After the German broadcast in 1979, the West German parliament removed the statute of limitations on war crimes. The series is credited with educating many Germans, particularly what was then the younger generation, about the scale of common people's participation in the Holocaust. Der Spiegel stated that Holocaust "managed to do what hundreds of books, plays, films and TV broadcasts, thousands of documents and all concentration camp trials in three decades of postwar history had failed to do: to inform Germans about the crimes committed against the Jews in their name in such a way that millions were shaken".

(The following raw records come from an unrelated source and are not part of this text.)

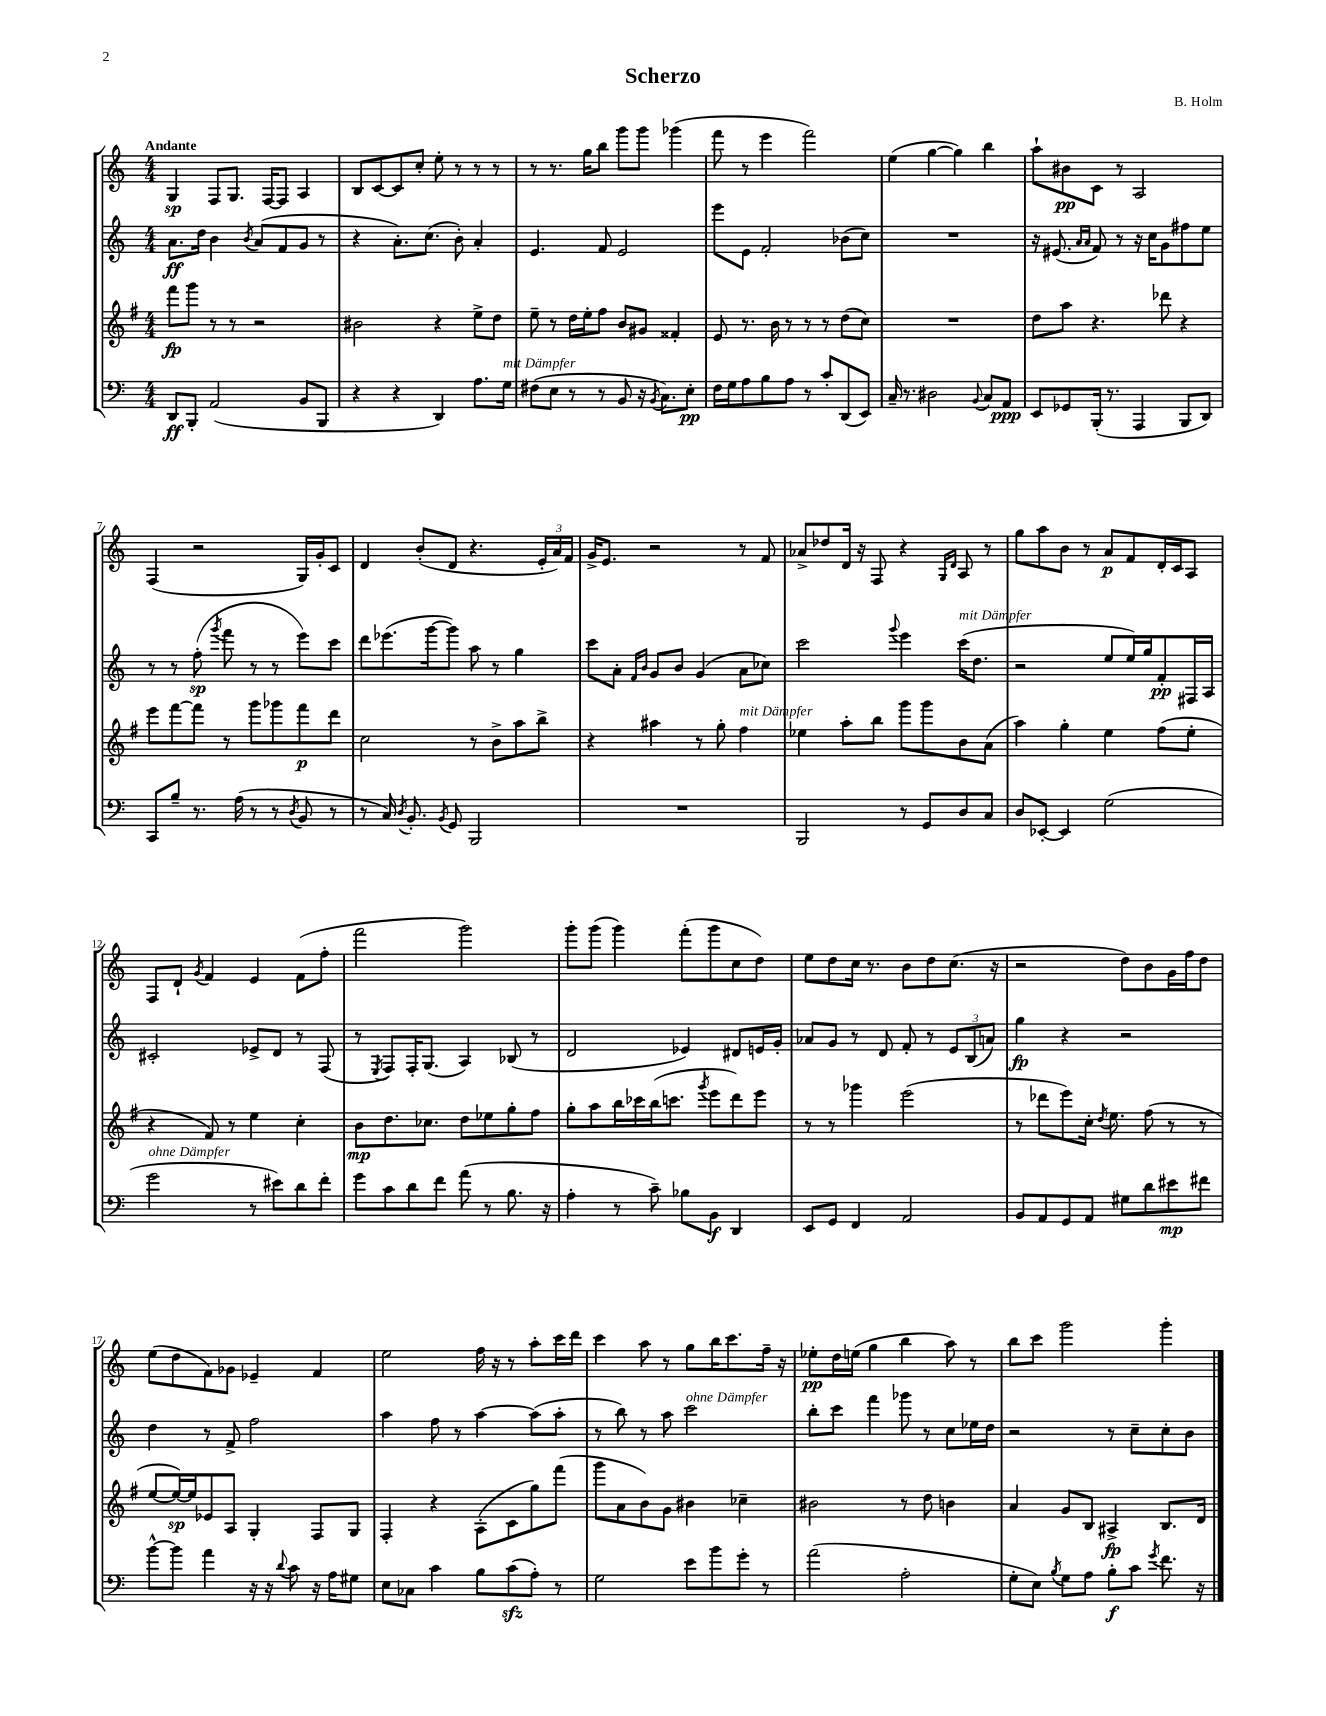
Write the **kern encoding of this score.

**kern	**kern	**kern	**kern
*staff4	*staff3	*staff2	*staff1
*clefF4	*clefG2	*clefG2	*clefG2
*k[]	*k[f#]	*k[]	*k[]
*M4/4	*M4/4	*M4/4	*M4/4
8DD	8fff#	8.a	4G
8BBB'	8ggg	.	.
.	.	16dd	.
(2AA	8r	4b	8F
.	8r	.	8.G
.	.	8qb	.
.	2r	(8a	.
.	.	.	[16F
.	.	8f	8F]
8BB	.	8g	4A
8BBB	.	8r	.
=	=	=	=
4r	2b#	4r	8B
.	.	.	[8c
4r	.	8.a')	8c]
.	.	.	8cc'
.	.	(8.cc	.
4DD)	4r	.	8ee'
.	.	8b')	8r
8.A	8ee^	4a'	8r
.	8dd	.	8r
16G	.	.	.
=	=	=	=
(8F#	8ee~	4.e	8r
8E	8r	.	8.r
8r	16dd	.	.
.	16ee'	.	16gg
8r	8ff#	8f	8bb
8BB	8b	2e	8ggg
16r	8g#	.	8ggg
8qBB	.	.	.
8.C)	.	.	.
.	4f##'	.	(4ggg-
8E'	.	.	.
=	=	=	=
16F	8e	8eee	8fff
16G	.	.	.
8A	8.r	8e	8r
8B	.	2f'	4eee
.	16b	.	.
8A	8r	.	.
8r	8r	.	2fff)
8c'	8r	.	.
(8DD	(8dd	(8b-	.
8EE)	8cc)	8cc)	.
=	=	=	=
16C~	1r	1r	(4ee
8.r	.	.	.
2D#	.	.	[4gg
.	.	.	4gg])
8qqBB	.	.	.
8C	.	.	4bb
8AA	.	.	.
=	=	=	=
8EE	8dd	16r	8aa`
.	.	(8.e#	.
8GG-	8aa	.	8b#
.	.	16qqa	.
.	.	16qqa	.
(16BBB'	4.r	8f)	8c
8.r	.	.	.
.	.	8r	8r
4AAA	.	16r	2A
.	.	16cc	.
.	8ddd-	8g	.
8BBB	4r	8ff#	.
8DD)	.	8ee	.
=	=	=	=
8CC	8eee	8r	(4F
8B~	[8fff#	8r	.
8.r	8fff#]	(8ff'	2r
.	.	8qggg	.
.	8r	8fff	.
(16A	.	.	.
8r	8ggg	8r	.
8r	8ggg-	8r	.
8qD	.	.	.
8BB	8fff#	8eee)	16G)
.	.	.	16g'
8r	8ddd	8ccc	8c
=	=	=	=
8r	2cc	8ddd	4d
16C)	.	(8.eee-	.
8qD	.	.	.
8.BB'	.	.	.
.	.	.	(8b'
.	.	[16ggg	.
8qBB	.	.	.
8GG	.	8ggg])	8d
2BBB	8r	8aa	4.r
.	8b^	8r	.
.	8aa	4gg	.
.	8bb^	.	24e'
.	.	.	24a)
.	.	.	24f
=	=	=	=
1r	4r	8ccc	16g^
.	.	.	8.e
.	.	8a'	.
.	.	16qqf	.
.	.	16qqb	.
.	4aa#	8g	2r
.	.	8b	.
.	8r	(4g	.
.	8gg'	.	.
.	4ff#	8a	8r
.	.	8cc-)	8f
=	=	=	=
2BBB	4ee-	2ccc	8a-^
.	.	.	8dd-
.	8aa'	.	16d
.	.	.	16r
.	8bb	.	8F
.	.	8qqggg	.
8r	8ggg	4eee	4r
8GG	8ggg	.	.
.	.	.	16qqG
.	.	.	16qqd
8D	8b	(16ccc	8A
.	.	8.dd	.
8C	(8a	.	8r
=	=	=	=
8D	4aa)	2r	8gg
[8EE-'	.	.	8aa
4EE-]	4gg'	.	8b
.	.	.	8r
(2G	4ee	8ee	8a
.	.	16ee)	8f
.	.	16gg	.
.	(8ff#	8f'	16d'
.	.	.	16c
.	8ee'	16F#	8A
.	.	16A	.
=	=	=	=
2g	4r	2c#'	8F
.	.	.	8d`
.	.	.	8qg
.	8f#)	.	4f
.	8r	.	.
8r	4ee	8e-^	4e
8e#)	.	8d	.
8d	4cc'	8r	(8f
8f'	.	(8F	8ff'
=	=	=	=
8g	8b	8r	2fff
.	.	8qE	.
8c	8.dd	8F)	.
8d	.	16F'	.
.	8.cc-	(8.G	.
8f	.	.	.
(8a	8dd	4A)	2ggg)
8r	8ee-	.	.
8.B	8gg'	(8B-	.
.	8ff#	8r	.
16r	.	.	.
=	=	=	=
4A'	8gg'	2d	8ggg'
.	8aa	.	(8ggg
8r	16bb	.	4ggg)
.	16ccc-	.	.
8c~)	(16bb	.	.
.	8.ccc	.	.
8B-	.	4e-)	(8fff'
.	8qggg	.	.
8BB	8eee	.	8ggg
4DD	8ddd)	8d#	8cc
.	8eee	16e	8dd)
.	.	16g'	.
=	=	=	=
8EE	8r	8a-	8ee
8GG	8r	8g	8dd
4FF	4ggg-	8r	16cc
.	.	.	8.r
.	.	8d	.
2AA	(2eee	8f'	8b
.	.	8r	8dd
.	.	12e	(8.cc
.	.	(12B	.
.	.	12a)	.
.	.	.	16r
=	=	=	=
8BB	8r	4gg	2r
8AA	8ddd-	.	.
8GG	8eee)	4r	.
8AA	16cc'	.	.
.	8qdd	.	.
.	8.ee	.	.
8G#	.	2r	8dd)
8d	(8ff#	.	8b
8e#	8r	.	16g
.	.	.	16ff
8f#	8r	.	8dd
=	=	=	=
[8b^^	[8ee	4dd	(8ee
8b]	16ee_)	.	8dd
.	16ee]	.	.
4a	8e-	8r	8f)
.	8A	8f^	8g-
16r	4G'	2ff	4e-~
16r	.	.	.
8qqd	.	.	.
8c	.	.	.
16r	8F#	.	4f
16A	.	.	.
8G#	8G	.	.
=	=	=	=
8E	4F#'	4aa	2ee
8C-	.	.	.
4c	4r	8ff	.
.	.	8r	.
8B	(8A'	[4aa	16ff
.	.	.	16r
(8c	8c	.	8r
8A')	8gg)	(8aa]	8aa'
8r	(8fff#	8aa'	16ccc
.	.	.	16ddd
=	=	=	=
2G	8ggg	8r	4ccc
.	8a	8bb)	.
.	8b)	8r	8aa
.	8g	8aa	8r
8e	4b#	2ccc	8gg
8b	.	.	16bb
.	.	.	8.ccc
8g'	4cc-~	.	.
8r	.	.	16ff~
.	.	.	16r
=	=	=	=
(2a	2b#	8bb'	8ee-'
.	.	8ccc	16dd
.	.	.	(16ee
.	.	4fff	4gg
2A'	8r	8ggg-	4bb
.	8dd	8r	.
.	4b	8cc	8aa)
.	.	16ee-	8r
.	.	16dd	.
=	=	=	=
8G'	4a	2r	8bb
8E)	.	.	8ccc
8qB	.	.	.
8G	8g	.	2ggg
8A	8B	.	.
8B'	4A#^	8r	.
8c	.	8cc~	.
8qg	.	.	.
8.f	8.B	8cc'	4ggg'
.	.	8b	.
16r	16d	.	.
==	==	==	==
*-	*-	*-	*-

On its fortieth anniversary, in January 2019, the series was rebroadcast on German television, in connection with Alice Agneskirchner's documentary, How the Holocaust Came to TV, which described the impact of the broadcast on the original German audience. A survey at the time of the article showed that fewer than half of all German school children had any knowledge of the Auschwitz concentration camp.

The Canadian author Malcolm Gladwell has suggested that the airing of the miniseries was a tipping point for wider public awareness, discussion, and acknowledgement of The Holocaust. There were few museums on the subject in North America but several more soon followed.